Exercise brief: Below are records; reproduce exactly the lines from the one that has "index pip: (202, 116)" through the one that has "thumb mcp: (317, 192)", ends included, and nothing more.

Supplied records:
━━━━━━━━━━━━━━━━

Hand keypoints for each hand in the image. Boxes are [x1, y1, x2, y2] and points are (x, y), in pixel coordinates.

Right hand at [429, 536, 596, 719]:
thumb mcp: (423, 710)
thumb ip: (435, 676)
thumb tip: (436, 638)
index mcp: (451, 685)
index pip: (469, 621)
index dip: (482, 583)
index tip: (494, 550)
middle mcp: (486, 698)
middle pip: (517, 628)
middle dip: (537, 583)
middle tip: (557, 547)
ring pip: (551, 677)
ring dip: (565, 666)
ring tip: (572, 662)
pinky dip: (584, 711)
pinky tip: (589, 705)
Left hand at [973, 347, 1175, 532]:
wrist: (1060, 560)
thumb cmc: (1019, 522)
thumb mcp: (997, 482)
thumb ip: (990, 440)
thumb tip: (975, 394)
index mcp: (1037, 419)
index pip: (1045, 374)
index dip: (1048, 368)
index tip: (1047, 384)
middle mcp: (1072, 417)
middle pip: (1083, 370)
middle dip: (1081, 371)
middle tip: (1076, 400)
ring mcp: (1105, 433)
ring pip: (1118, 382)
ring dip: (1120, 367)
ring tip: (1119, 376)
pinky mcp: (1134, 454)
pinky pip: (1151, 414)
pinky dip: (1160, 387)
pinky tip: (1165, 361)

━━━━━━━━━━━━━━━━

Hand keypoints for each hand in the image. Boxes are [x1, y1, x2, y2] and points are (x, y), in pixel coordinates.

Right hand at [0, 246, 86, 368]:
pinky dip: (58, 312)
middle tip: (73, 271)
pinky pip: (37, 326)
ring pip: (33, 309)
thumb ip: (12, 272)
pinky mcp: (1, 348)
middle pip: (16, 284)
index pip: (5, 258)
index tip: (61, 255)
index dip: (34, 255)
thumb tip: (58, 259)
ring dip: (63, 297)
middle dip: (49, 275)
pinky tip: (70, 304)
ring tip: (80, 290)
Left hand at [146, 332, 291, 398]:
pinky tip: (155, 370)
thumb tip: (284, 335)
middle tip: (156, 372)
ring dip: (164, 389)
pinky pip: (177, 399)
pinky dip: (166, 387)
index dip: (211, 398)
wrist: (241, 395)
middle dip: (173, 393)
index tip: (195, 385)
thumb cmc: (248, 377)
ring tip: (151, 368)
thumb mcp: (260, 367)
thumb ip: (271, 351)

━━━━━━━━━━━━━━━━

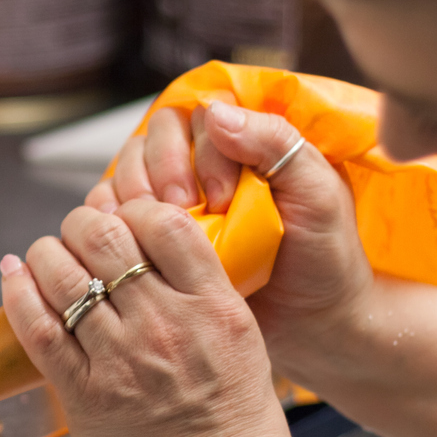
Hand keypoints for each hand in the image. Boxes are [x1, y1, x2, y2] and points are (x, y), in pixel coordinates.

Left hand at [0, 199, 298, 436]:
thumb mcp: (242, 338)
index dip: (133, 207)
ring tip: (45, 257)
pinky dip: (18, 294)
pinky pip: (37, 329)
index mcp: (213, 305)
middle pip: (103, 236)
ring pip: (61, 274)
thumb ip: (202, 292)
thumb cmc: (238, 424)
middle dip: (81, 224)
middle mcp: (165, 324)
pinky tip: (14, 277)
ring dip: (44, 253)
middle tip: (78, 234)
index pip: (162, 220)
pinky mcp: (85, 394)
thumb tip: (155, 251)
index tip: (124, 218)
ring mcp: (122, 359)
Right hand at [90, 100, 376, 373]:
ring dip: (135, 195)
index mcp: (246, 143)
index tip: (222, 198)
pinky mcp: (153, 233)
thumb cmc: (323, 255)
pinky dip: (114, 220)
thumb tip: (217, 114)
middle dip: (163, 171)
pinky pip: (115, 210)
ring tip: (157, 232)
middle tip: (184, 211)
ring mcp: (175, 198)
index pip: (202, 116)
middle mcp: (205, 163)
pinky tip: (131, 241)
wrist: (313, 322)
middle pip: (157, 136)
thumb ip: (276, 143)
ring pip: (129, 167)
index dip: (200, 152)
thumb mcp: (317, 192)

━━━━━━━━━━━━━━━━

Answer to this problem:
index pip: (202, 116)
middle mcp: (205, 163)
pinky tip: (131, 241)
wrist: (313, 322)
middle pip: (157, 136)
thumb ip: (276, 143)
ring pip: (129, 167)
index dip: (200, 152)
thumb mcp: (317, 192)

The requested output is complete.